Father’s Day weekend saw 11 people murdered, including four children, Brown said. One of them was a 3-year-old boy, another victim was a 13-year-old girl and the other two were teenage boys who had gone out to buy candy.

“Children in Chicago should not have to worry about walking just blocks from home to buy candy, candy, and never returning,” Brown said.

Brown said the issue is not police, who he said are “working hard,” but violent offenders who are not jailed or are put on electronic monitoring — “which no one is really monitoring.”

“We need violent felons to stay in jail longer, and we need improvements to the home monitoring system,” Brown said. “We also must collaborate with our criminal justice partners to create a safer Chicago.”

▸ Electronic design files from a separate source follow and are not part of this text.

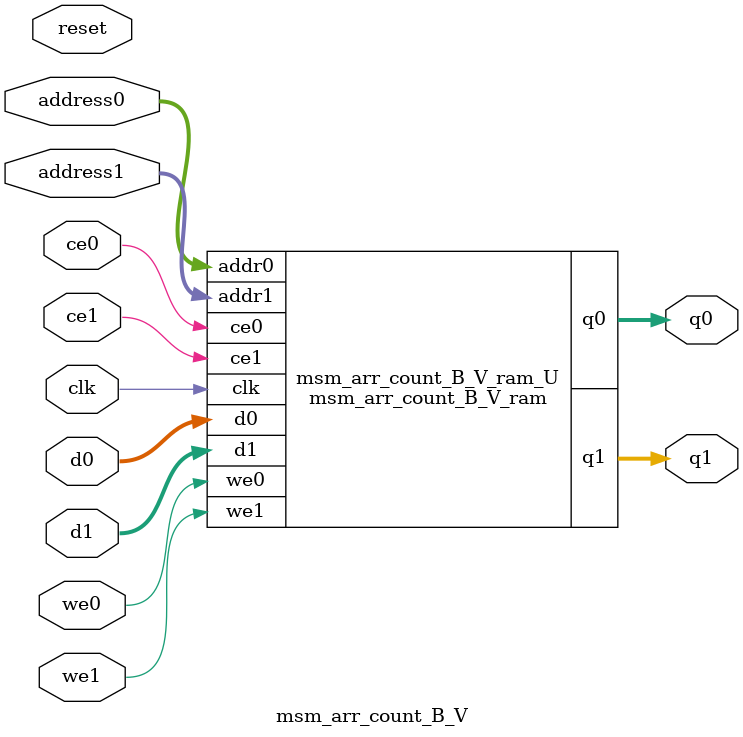
<source format=v>
`timescale 1 ns / 1 ps
module msm_arr_count_B_V_ram (addr0, ce0, d0, we0, q0, addr1, ce1, d1, we1, q1,  clk);

parameter DWIDTH = 13;
parameter AWIDTH = 4;
parameter MEM_SIZE = 16;

input[AWIDTH-1:0] addr0;
input ce0;
input[DWIDTH-1:0] d0;
input we0;
output reg[DWIDTH-1:0] q0;
input[AWIDTH-1:0] addr1;
input ce1;
input[DWIDTH-1:0] d1;
input we1;
output reg[DWIDTH-1:0] q1;
input clk;

reg [DWIDTH-1:0] ram[0:MEM_SIZE-1];




always @(posedge clk)  
begin 
    if (ce0) begin
        if (we0) 
            ram[addr0] <= d0; 
        q0 <= ram[addr0];
    end
end


always @(posedge clk)  
begin 
    if (ce1) begin
        if (we1) 
            ram[addr1] <= d1; 
        q1 <= ram[addr1];
    end
end


endmodule

`timescale 1 ns / 1 ps
module msm_arr_count_B_V(
    reset,
    clk,
    address0,
    ce0,
    we0,
    d0,
    q0,
    address1,
    ce1,
    we1,
    d1,
    q1);

parameter DataWidth = 32'd13;
parameter AddressRange = 32'd16;
parameter AddressWidth = 32'd4;
input reset;
input clk;
input[AddressWidth - 1:0] address0;
input ce0;
input we0;
input[DataWidth - 1:0] d0;
output[DataWidth - 1:0] q0;
input[AddressWidth - 1:0] address1;
input ce1;
input we1;
input[DataWidth - 1:0] d1;
output[DataWidth - 1:0] q1;



msm_arr_count_B_V_ram msm_arr_count_B_V_ram_U(
    .clk( clk ),
    .addr0( address0 ),
    .ce0( ce0 ),
    .we0( we0 ),
    .d0( d0 ),
    .q0( q0 ),
    .addr1( address1 ),
    .ce1( ce1 ),
    .we1( we1 ),
    .d1( d1 ),
    .q1( q1 ));

endmodule


</source>
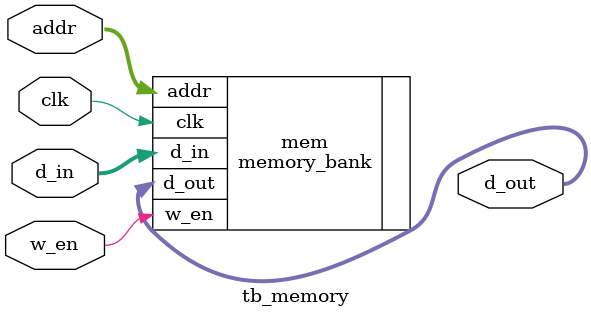
<source format=v>
`timescale 1ns / 1ps

module tb_memory(clk, w_en, addr, d_in, d_out);
    input clk, w_en;
    input [7:0] d_in;
    input [8:0] addr;
    output [7:0] d_out;

    memory_bank mem(
        .clk(clk),
        .w_en(w_en),
        .addr(addr),
        .d_in(d_in),
        .d_out(d_out)
    );

endmodule

</source>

Besides the lack of jail time for violent offenders, the violence is being fueled by gangs, guns and drugs, Brown said.

Police officers took in 77 guns over the weekend and arrested 43 people for gun crimes, Brown said. This year, officers have taken in 4,468 guns so far.

Police have also stopped drivers 163,419 times and arrested 28,145 people this year, Brown said.

The Police Department’s “endgame strategy is to arrest violent felons,” Brown said, but too often they’re “getting right out of jail.”

“We’re constantly adjusting, readjusting, redeploying our resources based on realtime crime data. But at the end of the day, our endgame is arresting violent felons,” Brown said. “And if violent felons don’t spend enough time in jail, we need more cooperation and collaboration for other parts of the criminal justice system. And we expect we will collaborate.”

At the same time, the superintendent said he wouldn’t “finger point” and say who was responsible for violent offenders being out on the streets, saying he’d rather collaborate with the city’s criminal justice agencies.

Brown has previously said his goal is for Chicago to have fewer than 300 murders per year — which looks increasingly unlikely for 2020, as more than 250 people have already been slain.

Still, Brown said Chicago can “achieve above and beyond where we currently stand.”

“There’s no easy button to cutting murders down to 300 or below,” Brown said. “What I will say, if New York can do it, if LA can do it, there’s no reason why Chicago can’t do it. And we have to believe we can do it.”

Despite the weekend violence, Mayor Lori Lightfoot said she is sticking by Brown and thinks he will end up being one of the city’s best superintendents by the end of his term.

“Supt. Brown has been here for eight weeks. He’s a tremendous leader. He has walked into a very difficult circumstance …,” Lightfoot said during a separate Monday press conference. “think David Brown is a great leader. I think he’s dug in. He really understands the department well. And I think he’s gonna end up being one of the best superintendents in the history of the department.”